Fun has every shade of connotation, from the most joyful to the most sinister. In the framework of this project, fun represents an entry point into a deeper realm of war and soldiering. An understanding of the complexity of participation in war requires an epistemic change in conventional learning and debate. The overall objective of this project is to offer a new understanding of war and soldiering through a study of the role and implications of fun for soldiers and veterans.
The suffering and hardships that humans endure within war cannot be stressed enough. It is precisely for this reason that we urgently need a more nuanced understanding of what it means to be at war. Warfun investigates the plurality of experiences and affective grammars that are generally neglected by normative approaches.

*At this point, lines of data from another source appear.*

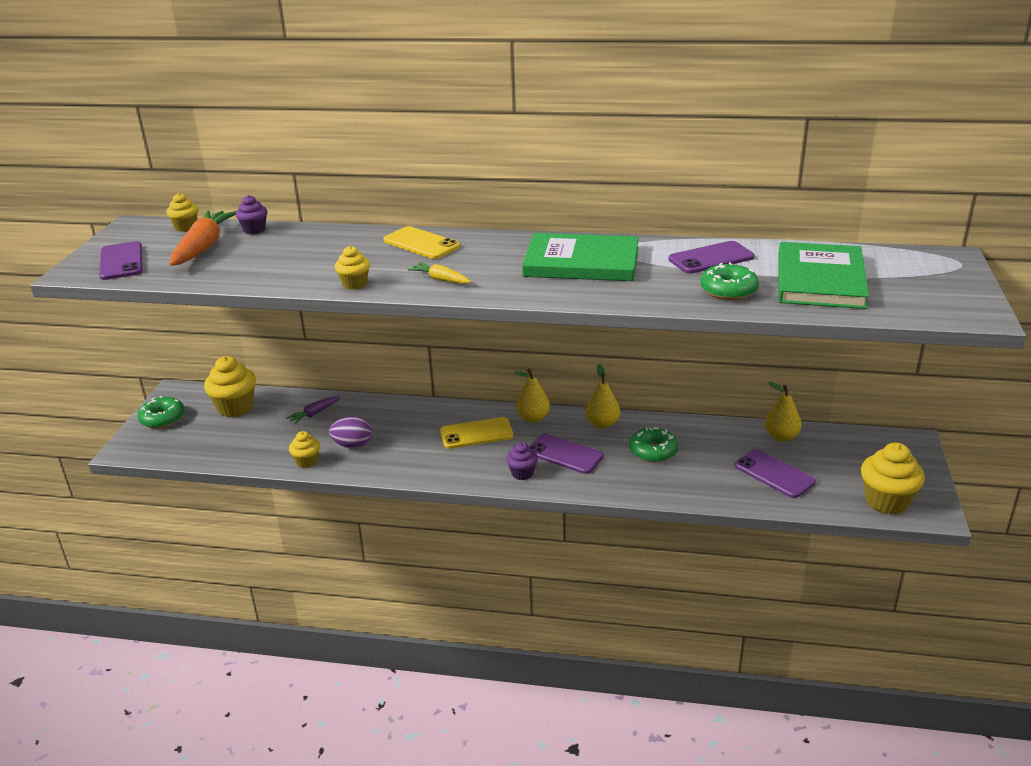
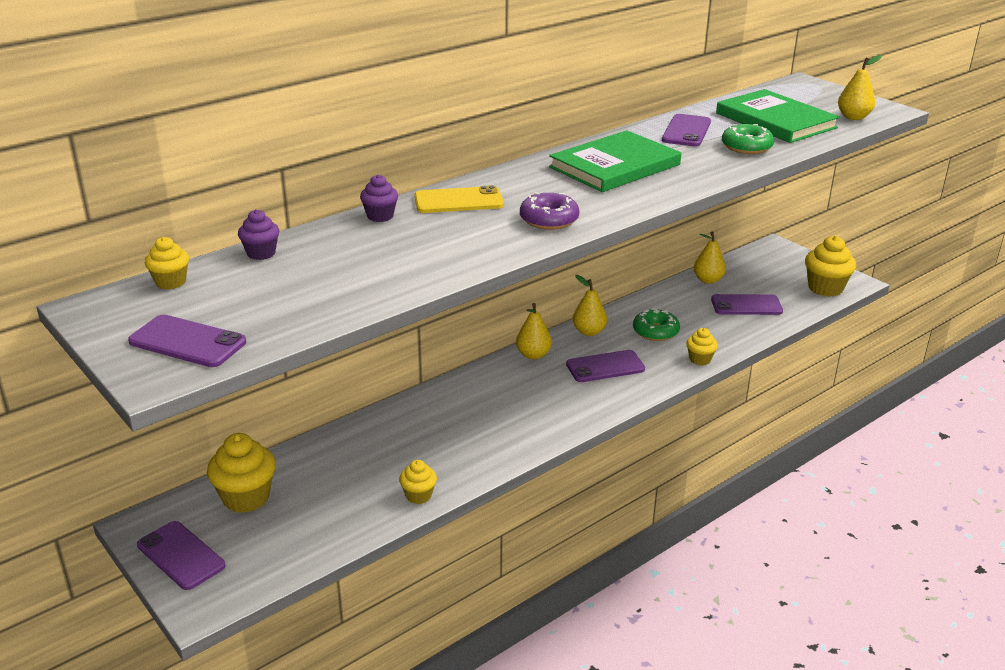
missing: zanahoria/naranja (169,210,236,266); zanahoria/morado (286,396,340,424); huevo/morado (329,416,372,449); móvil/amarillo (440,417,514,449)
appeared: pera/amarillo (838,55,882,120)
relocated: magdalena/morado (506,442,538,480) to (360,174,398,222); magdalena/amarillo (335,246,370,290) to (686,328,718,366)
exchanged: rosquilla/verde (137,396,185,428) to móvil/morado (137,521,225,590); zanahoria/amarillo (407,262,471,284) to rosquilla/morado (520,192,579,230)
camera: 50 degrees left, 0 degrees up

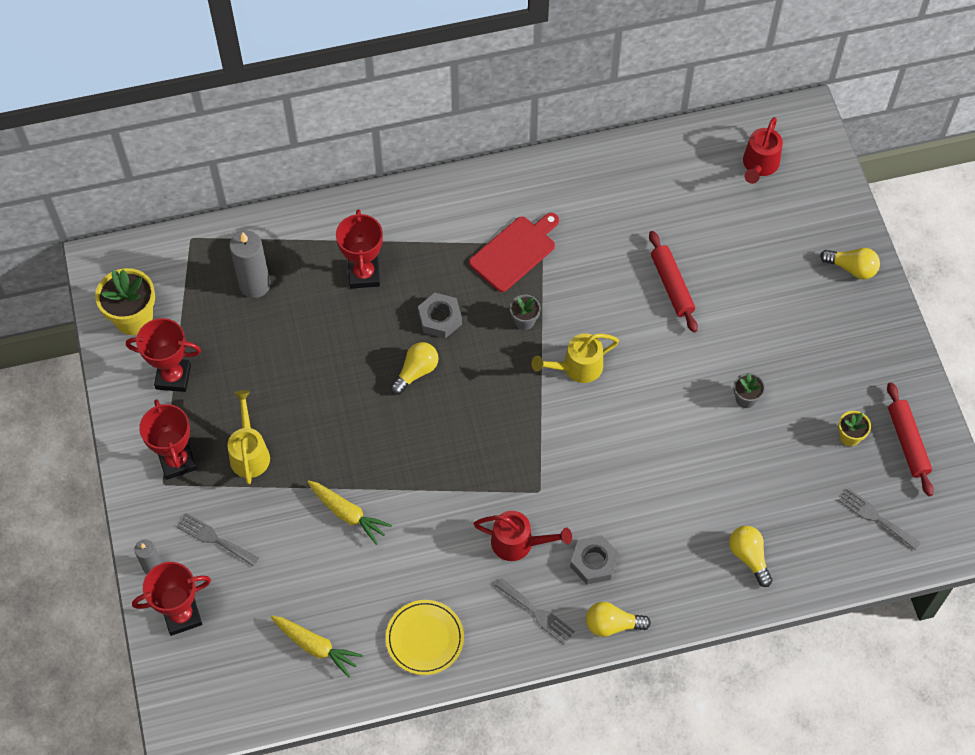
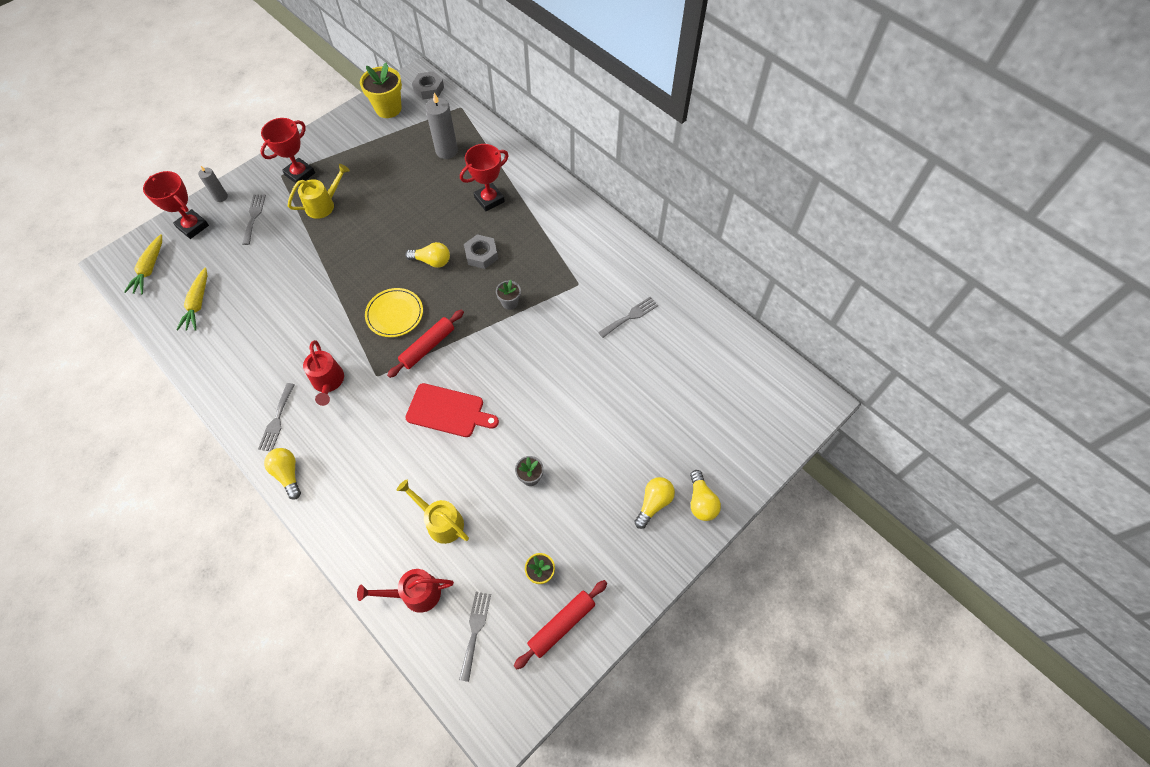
missing: trofeo/rojo (126,318,201,392)
appeared: tenedor/gris (598,297,658,338)
relocated: zanahoria/amarillo (307,480,392,545) to (124,234,162,294); regadera/rojo (743,117,783,184) to (357,569,454,613); plato/amarillo (386,600,464,675) to (365,288,423,337); rodillo/rojo (649,231,698,333) to (387,310,464,378); regadera/amarillo (531,333,619,383) to (397,480,469,544); tabla de cortar/rojo (469,213,559,292) to (405,383,499,437); tuerca/gris (570,535,619,584) to (412,71,444,100); bombilla/amarillo (729,526,773,587) to (634,477,675,529)
camera: 60 degrees right, 0 degrees up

Anthropological studies have emphasised the ambivalent sentiments that arise as troubles escalate during large-scale violence and the crucial role that social actors have in determining the magnitude and consequences of conflict. War can only be understood through the broadest and the most complex assemblages of emotions and imagination available. It is only by taking the wide array of sensations and emotions into account that we will be equipped to understand how war blurs the boundaries between the extraordinary and the ordinary and to foresee the long-term, articulated effects of war on those who practice it. This consideration builds on the assumption that war has a co-participative epistemic nature, since it cannot be simply described as the by-product of political decisions from above; it is also determined by participation and initiatives from below.

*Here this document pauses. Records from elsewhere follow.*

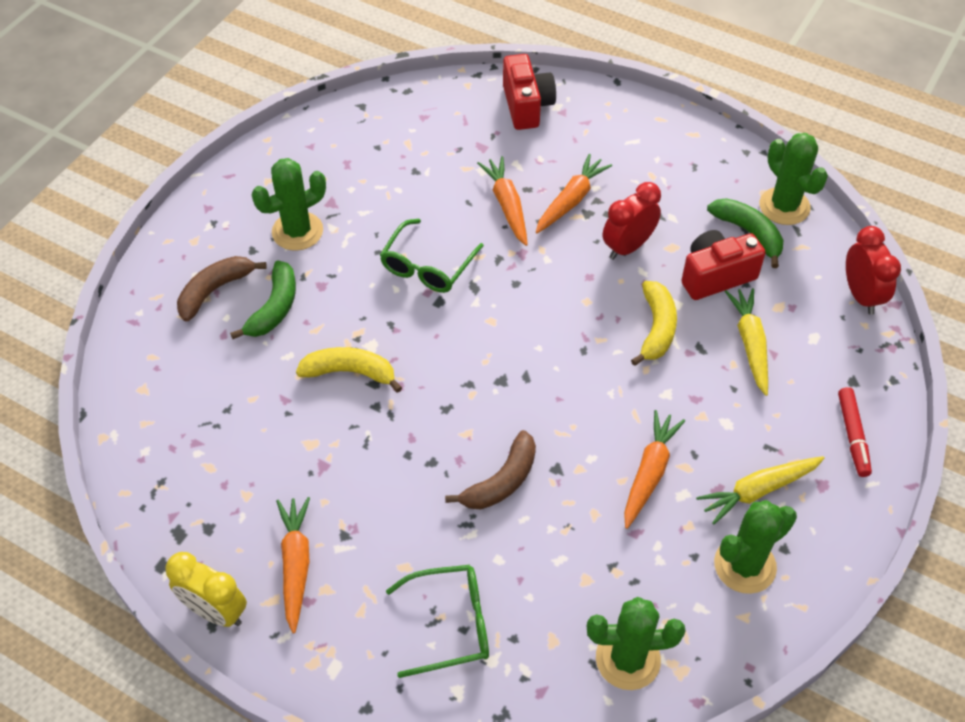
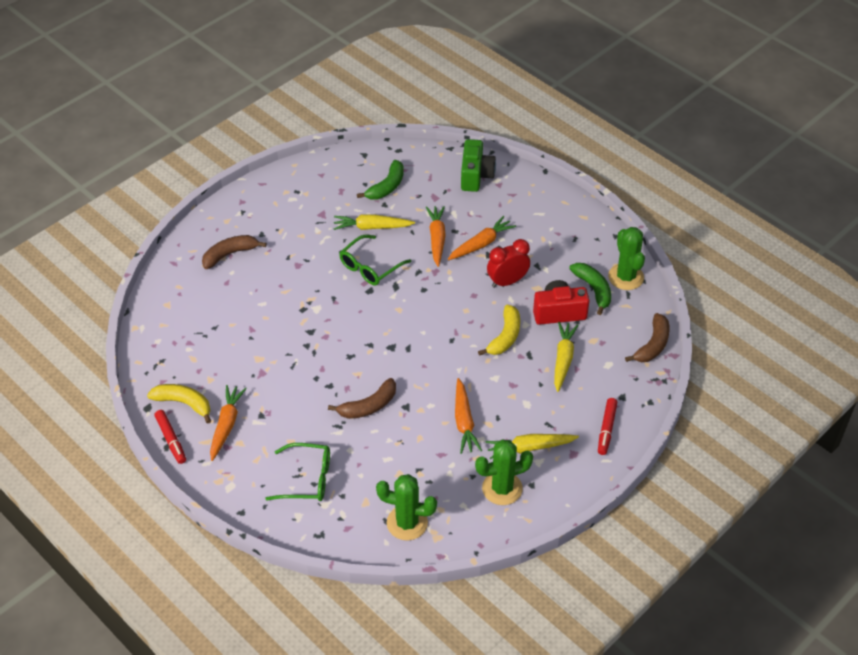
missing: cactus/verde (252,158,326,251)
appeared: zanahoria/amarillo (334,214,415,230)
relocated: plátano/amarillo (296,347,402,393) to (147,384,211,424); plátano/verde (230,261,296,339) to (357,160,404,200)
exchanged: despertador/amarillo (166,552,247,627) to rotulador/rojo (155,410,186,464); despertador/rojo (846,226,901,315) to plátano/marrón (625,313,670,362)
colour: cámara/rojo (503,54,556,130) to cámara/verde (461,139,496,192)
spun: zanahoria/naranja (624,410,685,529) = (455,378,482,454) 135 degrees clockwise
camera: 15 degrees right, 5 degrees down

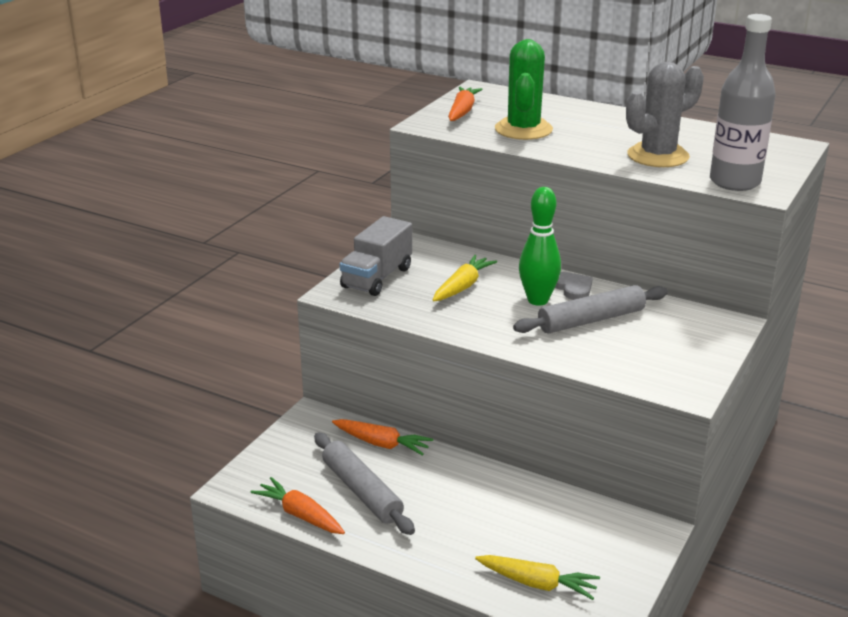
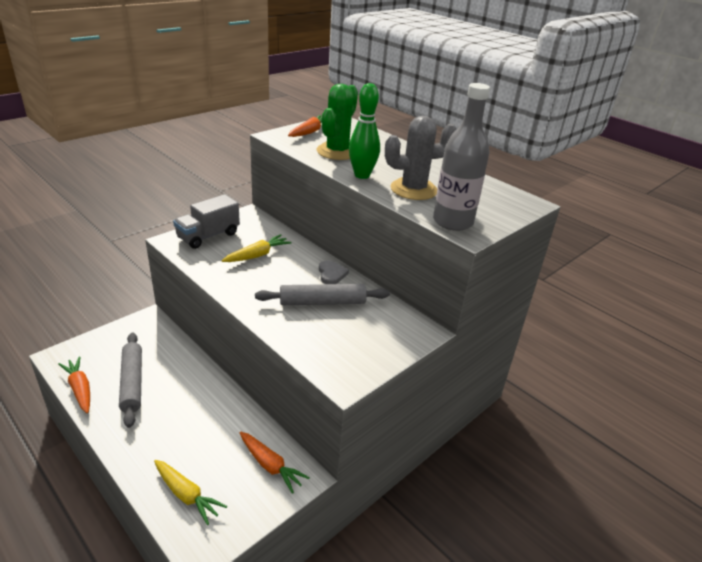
relocated: zanahoria/naranja (332,419,433,456) to (240,432,310,494); bolo/verde (519,187,561,306) to (349,83,380,179)
camera: 15 degrees right, 5 degrees up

Building on multisited research and mixed-methods approach, the project will explore the role of fun in the symbolic and concrete reproduction of practices and narratives involved in the construction of the enemy; it will study the mechanisms of normalisation of war and the articulation of different emotions among soldiers and veterans; it will address the relationship between agency, complicity, and participation in situations of social disruption and violence; and it will contribute to debates about hazing and sexual violence in the military.